- [WHAT YOU ARE ASKED TO DO]:
Write the next part of the passage on federal government spending, starting after the bullet about unemployment compensation.
[PASSAGE PROVIDED Boundary: Start]
NCPA - National Center for Policy Analysis

Federal Government Spending Out of Control

February 20, 2004

Spending by the federal government has undergone a colossal expansion over the past few years. Though spending growth has slowed marginally this year -- 7.3 percent in 2003 as compared to 7.9 percent in 2002 -- the average two-year growth rate of 7.6 percent is more than double the annual average growth from 1993 to 2001, according to the Heritage Foundation.

Heritage emphasizes that, while defense and other 9/11-related costs are a convenient scapegoat, they do not sufficiently explain why government is spending so rapidly. Although the federal budget expanded by $296 billion in 2003, defense accounted for $100 billion (34 percent) and various homeland security expenses amounted to only $32 billion (11 percent) -- for a total of 45 percent of new spending.

Therefore, the remaining 55 percent has gone towards other government programs. The report outlines some of the major program recipients of this newfound federal generosity:

  • Triggered by a slow economy, unemployment compensation jumped 132 percent to $56 billion.
[PASSAGE PROVIDED Boundary: End]
[EXERCISE DATA Boundary: Start]
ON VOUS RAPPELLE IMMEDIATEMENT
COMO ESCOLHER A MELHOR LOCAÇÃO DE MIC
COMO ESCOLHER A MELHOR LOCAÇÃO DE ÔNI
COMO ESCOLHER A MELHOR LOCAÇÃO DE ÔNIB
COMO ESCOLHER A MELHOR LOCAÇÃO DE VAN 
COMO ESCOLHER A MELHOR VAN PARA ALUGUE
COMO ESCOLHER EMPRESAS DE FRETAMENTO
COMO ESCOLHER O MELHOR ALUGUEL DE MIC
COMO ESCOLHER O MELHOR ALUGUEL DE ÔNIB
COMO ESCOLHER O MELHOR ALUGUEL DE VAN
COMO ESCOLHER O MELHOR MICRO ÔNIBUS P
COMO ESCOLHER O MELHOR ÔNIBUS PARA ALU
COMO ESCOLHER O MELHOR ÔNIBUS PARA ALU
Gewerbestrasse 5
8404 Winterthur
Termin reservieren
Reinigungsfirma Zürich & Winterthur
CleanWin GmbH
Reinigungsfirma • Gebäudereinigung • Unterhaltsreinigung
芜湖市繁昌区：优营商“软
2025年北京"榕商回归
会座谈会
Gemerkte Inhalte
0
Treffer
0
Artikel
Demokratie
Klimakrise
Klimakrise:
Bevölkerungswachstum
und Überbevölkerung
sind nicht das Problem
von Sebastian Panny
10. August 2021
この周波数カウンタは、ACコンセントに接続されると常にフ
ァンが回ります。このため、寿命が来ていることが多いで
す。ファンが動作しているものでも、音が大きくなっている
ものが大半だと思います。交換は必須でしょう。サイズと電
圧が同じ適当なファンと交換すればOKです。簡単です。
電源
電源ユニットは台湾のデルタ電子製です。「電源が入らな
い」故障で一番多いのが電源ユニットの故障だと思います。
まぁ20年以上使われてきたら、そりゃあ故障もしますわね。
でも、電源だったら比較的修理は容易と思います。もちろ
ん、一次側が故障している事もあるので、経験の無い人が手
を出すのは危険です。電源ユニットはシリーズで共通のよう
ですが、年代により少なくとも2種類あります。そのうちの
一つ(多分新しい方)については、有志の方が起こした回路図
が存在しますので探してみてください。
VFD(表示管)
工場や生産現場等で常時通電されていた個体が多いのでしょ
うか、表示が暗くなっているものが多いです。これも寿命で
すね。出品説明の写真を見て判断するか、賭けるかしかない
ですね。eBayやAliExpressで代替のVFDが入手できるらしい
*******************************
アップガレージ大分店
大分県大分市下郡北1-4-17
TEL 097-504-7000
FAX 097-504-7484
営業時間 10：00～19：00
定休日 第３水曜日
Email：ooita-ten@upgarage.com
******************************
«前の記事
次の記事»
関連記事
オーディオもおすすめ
[EXERCISE DATA Boundary: End]
[EXERCISE DATA Boundary: Start]
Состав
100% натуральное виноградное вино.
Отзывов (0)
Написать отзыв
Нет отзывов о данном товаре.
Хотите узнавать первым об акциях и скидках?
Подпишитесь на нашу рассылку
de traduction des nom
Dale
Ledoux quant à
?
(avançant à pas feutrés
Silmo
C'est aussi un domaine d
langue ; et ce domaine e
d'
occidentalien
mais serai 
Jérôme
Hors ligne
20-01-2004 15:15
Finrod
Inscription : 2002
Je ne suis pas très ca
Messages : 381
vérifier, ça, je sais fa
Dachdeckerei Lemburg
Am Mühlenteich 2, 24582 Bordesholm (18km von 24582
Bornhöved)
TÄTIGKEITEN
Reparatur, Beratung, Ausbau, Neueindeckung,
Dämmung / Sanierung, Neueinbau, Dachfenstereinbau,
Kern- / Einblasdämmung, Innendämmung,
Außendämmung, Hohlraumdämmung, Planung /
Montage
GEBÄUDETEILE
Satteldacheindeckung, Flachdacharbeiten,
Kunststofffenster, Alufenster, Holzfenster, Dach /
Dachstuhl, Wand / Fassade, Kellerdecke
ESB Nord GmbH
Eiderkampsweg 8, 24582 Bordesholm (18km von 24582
[EXERCISE DATA Boundary: End]
[EXERCISE DATA Boundary: Start]
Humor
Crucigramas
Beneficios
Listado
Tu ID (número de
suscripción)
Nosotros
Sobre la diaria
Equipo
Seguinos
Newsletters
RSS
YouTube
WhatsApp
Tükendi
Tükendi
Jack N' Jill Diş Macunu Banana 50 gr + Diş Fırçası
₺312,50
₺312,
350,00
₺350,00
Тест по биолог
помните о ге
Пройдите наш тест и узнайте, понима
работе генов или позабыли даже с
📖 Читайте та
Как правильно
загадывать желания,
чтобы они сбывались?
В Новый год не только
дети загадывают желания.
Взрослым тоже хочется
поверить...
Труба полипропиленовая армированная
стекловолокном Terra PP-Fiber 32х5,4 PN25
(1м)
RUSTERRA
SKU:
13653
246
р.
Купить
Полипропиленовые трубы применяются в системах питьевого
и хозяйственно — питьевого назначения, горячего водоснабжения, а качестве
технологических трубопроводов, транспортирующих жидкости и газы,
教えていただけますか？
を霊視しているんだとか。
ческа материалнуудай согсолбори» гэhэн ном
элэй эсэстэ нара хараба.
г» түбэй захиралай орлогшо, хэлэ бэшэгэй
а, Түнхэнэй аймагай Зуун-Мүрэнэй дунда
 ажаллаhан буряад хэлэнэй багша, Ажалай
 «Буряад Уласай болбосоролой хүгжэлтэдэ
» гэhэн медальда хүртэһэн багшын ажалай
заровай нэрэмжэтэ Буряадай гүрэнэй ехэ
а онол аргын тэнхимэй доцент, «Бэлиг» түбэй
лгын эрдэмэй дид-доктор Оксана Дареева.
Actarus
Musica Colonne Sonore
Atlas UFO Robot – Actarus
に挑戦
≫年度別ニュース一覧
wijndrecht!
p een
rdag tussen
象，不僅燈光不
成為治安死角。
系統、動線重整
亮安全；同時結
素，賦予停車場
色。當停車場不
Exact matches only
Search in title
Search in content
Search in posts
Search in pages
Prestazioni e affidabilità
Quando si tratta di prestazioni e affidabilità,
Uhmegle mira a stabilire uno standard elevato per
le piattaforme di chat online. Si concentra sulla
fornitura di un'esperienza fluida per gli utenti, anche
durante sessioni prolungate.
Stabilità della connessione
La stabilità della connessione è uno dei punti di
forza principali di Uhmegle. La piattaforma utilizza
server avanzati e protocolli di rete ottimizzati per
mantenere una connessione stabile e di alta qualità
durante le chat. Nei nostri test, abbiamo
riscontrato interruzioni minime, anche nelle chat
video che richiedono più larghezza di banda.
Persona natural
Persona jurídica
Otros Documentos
[EXERCISE DATA Boundary: End]
- [ANSWER TO THIS TASK]:
  • Education spending, largely through the No Child Left Behind Act, increased by 78 percent to $58 billion.
  • Spending on health programs other than Medicare or Medicaid grew by 81 percent, reaching $60 billion.

Moreover, though the country faces enormous unfunded liabilities in the form of Social Security and Medicare expenses, both programs have expanded, growing by 13 and 16 percent, respectively.

All told, the federal government is spending $20,300 per household while receiving about $16,780 per household in federal taxes. This is the highest level of per household spending since the Second World War. The Heritage Foundation points out that coupling tax relief with rapid spending growth in simply unsustainable -- at some point these deficits will need to be paid off.